### DOCUMENT SEGMENT
My name is Robert Ulrich and I'm one of the engineers working on Time Machine. And so today, here's what we're going to cover. Rather than spend a lot of time doing a demo, which hopefully you've already seen, and hopefully you've actually installed this stuff on your machine and have tried it, there's really not a lot I could show you better than what Scott showed you on Monday. So I'm not going to spend a lot of time showing you the UI, because hopefully you've already seen that.

Instead, what we're going to do is we're going to talk a little bit about what it is that we've done with Time Machine. Some of our design goals, the features, and why we've done them the way we've done them. How Time Machine works internally, and how to make yourself play nice with Time Machine, a few tips for your app, and then we'll have plenty of time for Q&A.

So why did we do Time Machine? As Scott kind of mentioned on Monday, we did a survey of a bunch of users and we asked them if they thought they should be backing up their data. And what we found out was that 80% of the people said that they believed they should be backing up their data. So we then asked them, okay, well, so how many of you do it? And we got this answer, 26%. So this means that over half the users not only know they should be backing up their data, they're not doing it.

Robert Ulrich So in addition, the people who do it on a regular basis turns out to be 4%. And that's kind of not a good number because, you know, you want to protect your data. It is important. And mistakes can happen. Things can get deleted and, you know, hardware can crash.

Why don't people backup today? Well, a lot of the reasons, there's many reasons, here's a few of them. Existing solutions can be intimidating to set up, they have a lot of options, you see huge lists of files and you don't know which ones you really need to backup and which ones you don't.

It doesn't happen for you automatically, so it's not just part of your life, it's something you have to think to do. It's not convenient, you know, because you've got to remember when to do it and you've got to have, you know, set everything up to do it at that time. And it can be really hard to find those files later when you do actually need them, you know, you're fumbling through different disks, you know, you don't know where it's at and it can be very difficult.

### RAW DATA
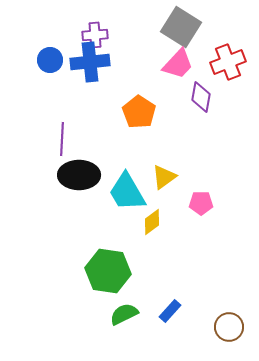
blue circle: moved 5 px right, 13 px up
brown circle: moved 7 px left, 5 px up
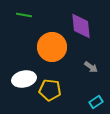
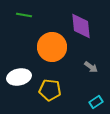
white ellipse: moved 5 px left, 2 px up
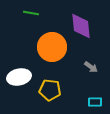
green line: moved 7 px right, 2 px up
cyan rectangle: moved 1 px left; rotated 32 degrees clockwise
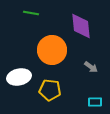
orange circle: moved 3 px down
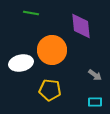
gray arrow: moved 4 px right, 8 px down
white ellipse: moved 2 px right, 14 px up
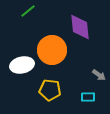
green line: moved 3 px left, 2 px up; rotated 49 degrees counterclockwise
purple diamond: moved 1 px left, 1 px down
white ellipse: moved 1 px right, 2 px down
gray arrow: moved 4 px right
cyan rectangle: moved 7 px left, 5 px up
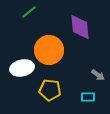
green line: moved 1 px right, 1 px down
orange circle: moved 3 px left
white ellipse: moved 3 px down
gray arrow: moved 1 px left
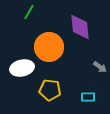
green line: rotated 21 degrees counterclockwise
orange circle: moved 3 px up
gray arrow: moved 2 px right, 8 px up
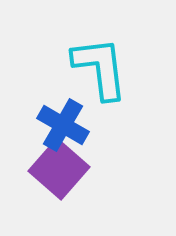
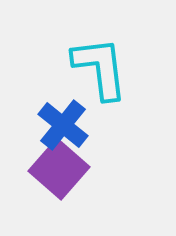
blue cross: rotated 9 degrees clockwise
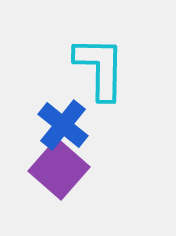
cyan L-shape: rotated 8 degrees clockwise
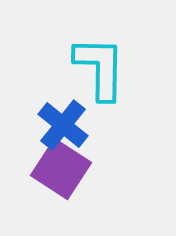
purple square: moved 2 px right; rotated 8 degrees counterclockwise
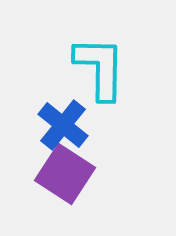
purple square: moved 4 px right, 5 px down
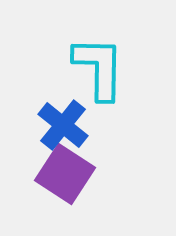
cyan L-shape: moved 1 px left
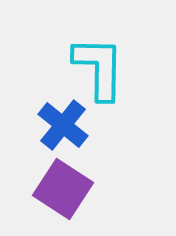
purple square: moved 2 px left, 15 px down
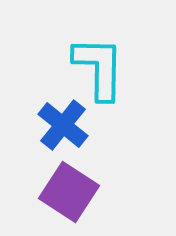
purple square: moved 6 px right, 3 px down
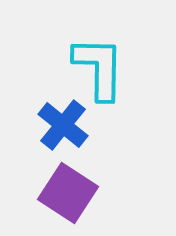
purple square: moved 1 px left, 1 px down
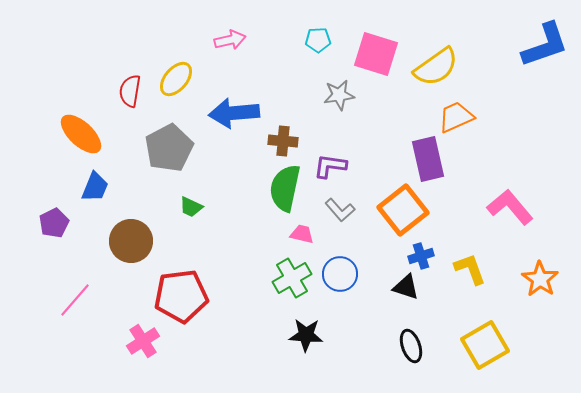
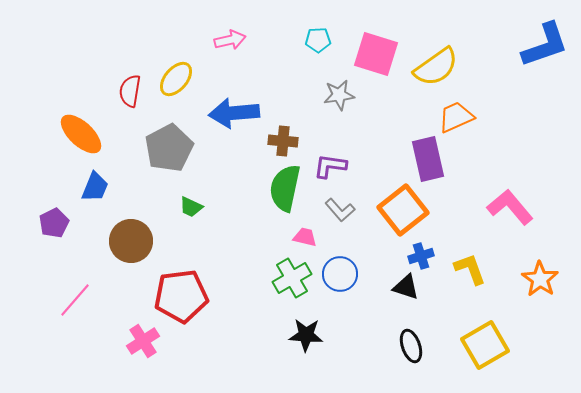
pink trapezoid: moved 3 px right, 3 px down
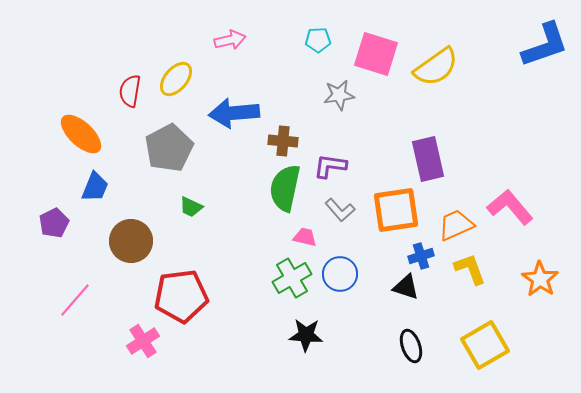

### STATED TASK A
Could you return the stretch of the Time Machine talk from "Instead, what we're" through "not doing it.", word for word?
### STATED TASK B
Will you retype the stretch of the records from their start through the line containing "cyan rectangle: moved 7 px left, 5 px up", leaving the pictures out?
The records are unrelated to the Time Machine talk.

### WRITTEN SOLUTION A
Instead, what we're going to do is we're going to talk a little bit about what it is that we've done with Time Machine. Some of our design goals, the features, and why we've done them the way we've done them. How Time Machine works internally, and how to make yourself play nice with Time Machine, a few tips for your app, and then we'll have plenty of time for Q&A.

So why did we do Time Machine? As Scott kind of mentioned on Monday, we did a survey of a bunch of users and we asked them if they thought they should be backing up their data. And what we found out was that 80% of the people said that they believed they should be backing up their data. So we then asked them, okay, well, so how many of you do it? And we got this answer, 26%. So this means that over half the users not only know they should be backing up their data, they're not doing it.

### WRITTEN SOLUTION B
blue circle: moved 5 px right, 13 px up
brown circle: moved 7 px left, 5 px up
white ellipse: moved 5 px left, 2 px up
green line: moved 7 px right, 2 px up
cyan rectangle: moved 1 px left; rotated 32 degrees clockwise
orange circle: moved 3 px down
gray arrow: moved 4 px right, 8 px down
white ellipse: moved 2 px right, 14 px up
green line: moved 3 px left, 2 px up; rotated 49 degrees counterclockwise
purple diamond: moved 1 px left, 1 px down
white ellipse: moved 1 px right, 2 px down
gray arrow: moved 4 px right
cyan rectangle: moved 7 px left, 5 px up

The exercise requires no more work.